— Не говори так, не говори! — испугалась Ефимия.
— Истинную правду глаголю. Вот, думаю, ежели благостная святое реченье вела, минует меня черная смерть. И стало так: минула. А дохтура те, окаянные, того и ведают — бороды стригут да головы оболванивают. И все лекарство. Иуды! За бороду я бы им башку оторвал.
— Вырастет борода-то, вырастет. Слава богу, сам живой вернулся.
— Конопатый я таперича. Образина-то — сам не зрил бы.
— Оспинка — божья щедринка, аль не знаешь? Прививная оспа — антиева печатка. Да неправда то! Ох, неправда! От черной оспы да от холеры — молитвами не спасешься. Не дай-то бог!
— Не дай бог, — ответно вздохнул Михайла и вдруг горестно промолвил: — Жить мне таперича вековечным вдовцом.
— Пошто так?
— Доля такая выпала. За конопатого разве приворотная перестарка пойдет аль какая порченая. К чему то мне? Один буду мыкаться да сам с собой аукаться.
Ефимия подошла ближе. Михайла уперся спиной в стену.
— Не зри меня, не зри! Хворь-то и к тебе пристанет.
— Не боюсь я ни хвори, ни смерти, Михайлушка. Чрез огонь и смолу кипучую прошла — мне ли убояться оспы? Дай обниму тебя, мученик праведный.
— Погоди, погоди, благостная! При свете али при солнце плеваться будешь. Легче умереть, чем экое пережить.
— Не в лице красота-то, а в душе, Михайла! Много я перетерпела в жизни за двадцать-то пять годов, а кабы ты не возвернулся к рождеству, ушла бы из общины. До каторги дошла бы к единоверцам и, чем могла, помогла бы им.
У Михайлы жар по телу, и в нот кинуло. Схватил бы Ефимию, обнял, да робость мешает.
— Спросить хочу: брыластого куда деть? Может, на моленье поднять всех, чтобы поглядели на иуду мертвого да проклятье наложили?
До Ефимии не дошло: брыластого? Какого брыластого?
— Да Калистрата-иуду. Мертвый токо. В тороках привязан.
— Исусе Христе! — перепугалась Ефимия. — Ты ли это, Михайлушка? Как ты осилил его?
— Тебе молился, говорю. И силы у меня будто прибавилось. С тремя бы брыластыми совладал.
— Господи! Как же ты, а?
— Неделю караулил алгимея. Иуда, запершись, сидел дома — черной оспы боялся, сатано. На молебствие в собор явится и скорее домой едет на санках. Выезд, как у архиерея. Сказывают: золотую цепь от Филаретова креста продал в казну, а крест архиерею ублаготворил, паскудник, и в милость вошел. Проживал в доме при ограде самого архиерея. Там и стукнул я ево. Булавой да по башке. Варламий Перфилыч булаву удружил. Конь не сдюжит удара.

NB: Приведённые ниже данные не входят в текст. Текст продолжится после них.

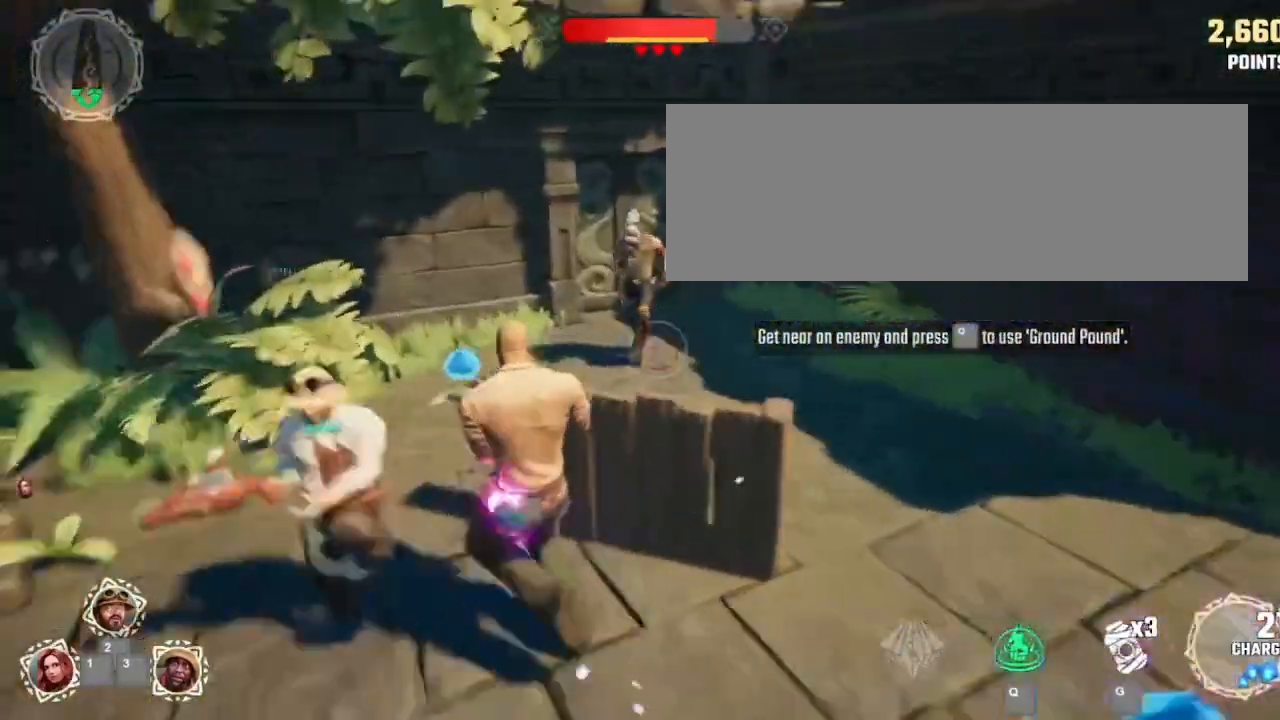
{"keys": ["q"], "mouse": [], "events": []}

— Исусе Христе! Михайлушка! Прости меня, что тогда посмеялась да робостью и тихостью укорила.
— За тот урок в ноги поклонюсь тебе, благостная. Как будто на свет в другой раз народился. Робким да тихим не проживешь, должно, алгимеи сожрут и кости на зубах перемелют. Такоже.
— Михайлушка! Михайлушка!..
— Как с брыластым быть, скажи?
Ефимия догадалась: искать будут в Тобольске Калистрата-Калиту и, чего доброго, явятся в общину. Если созвать всех единоверцев на моленье, а вдруг потом кто-нибудь проговорится, и Михайле тогда вечная каторга.

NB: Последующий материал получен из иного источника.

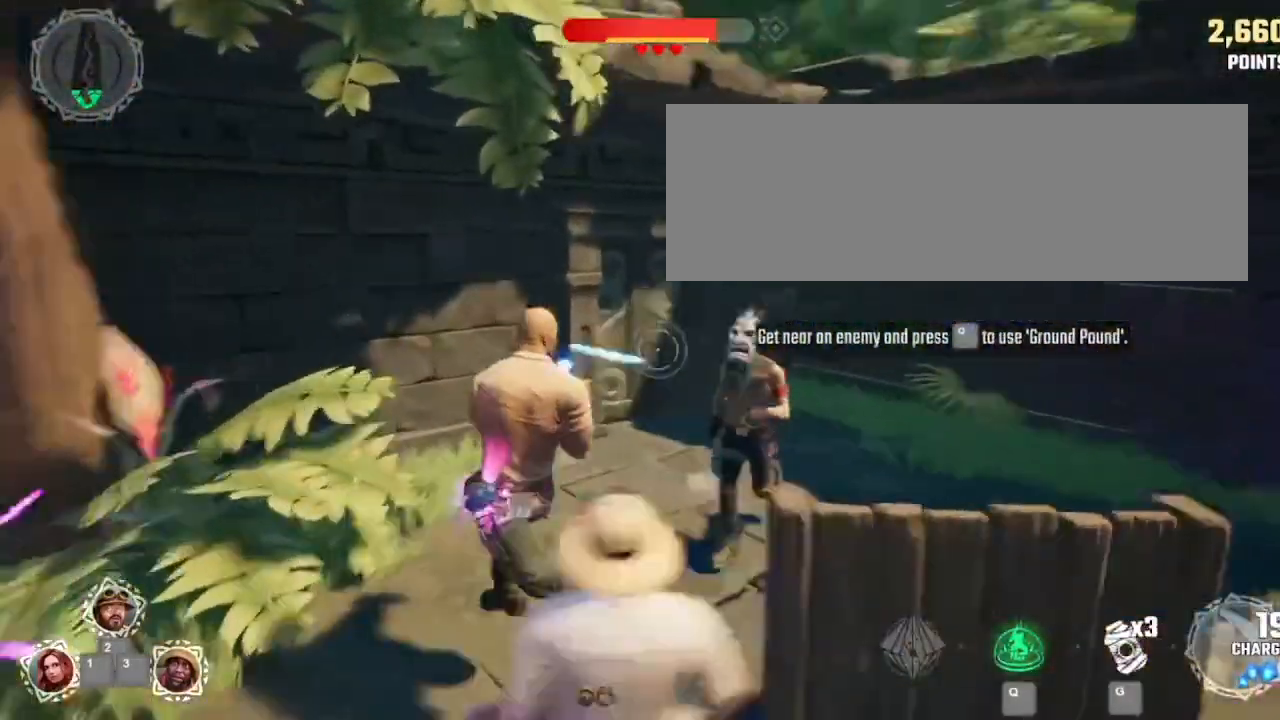
{"keys": ["q"], "mouse": [], "events": []}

— Подумать надо, подумать! Ларивон и так спрашивал: как отвечать становому, если спрос учинит — все ли в общине? Как же быть-то, господи? Нельзя всех созывать на моленье — назовут тебя, и каторга будет. Как же быть-то, а? Чую: беда будет! Лучше бы ты его там бросил — пусть бы искали убивца в Тобольске. Ах, Михайлушка, что ты наделал? На себя черных коршунов накликаешь! Кто видел тебя, когда ты возвернулся в займище?
— Никто не зрил.
— Дай бы бог, если бы никто не зрил…
И как бы в ответ кто-то постучал в оконце. Ефимия подошла, прильнула к стеклу, присмотрелась, окликнула и услышала в ответ голос Ларивона.
— Ты, Ларивон?
— Я. Возле избы у тебя соловой привязан. Михайла приехал, или как?
— Иди в избу. Скорее. Дело есть.
Кому другому нельзя, а Ларивону можно сказать про кладь, навьюченную на солового жеребца.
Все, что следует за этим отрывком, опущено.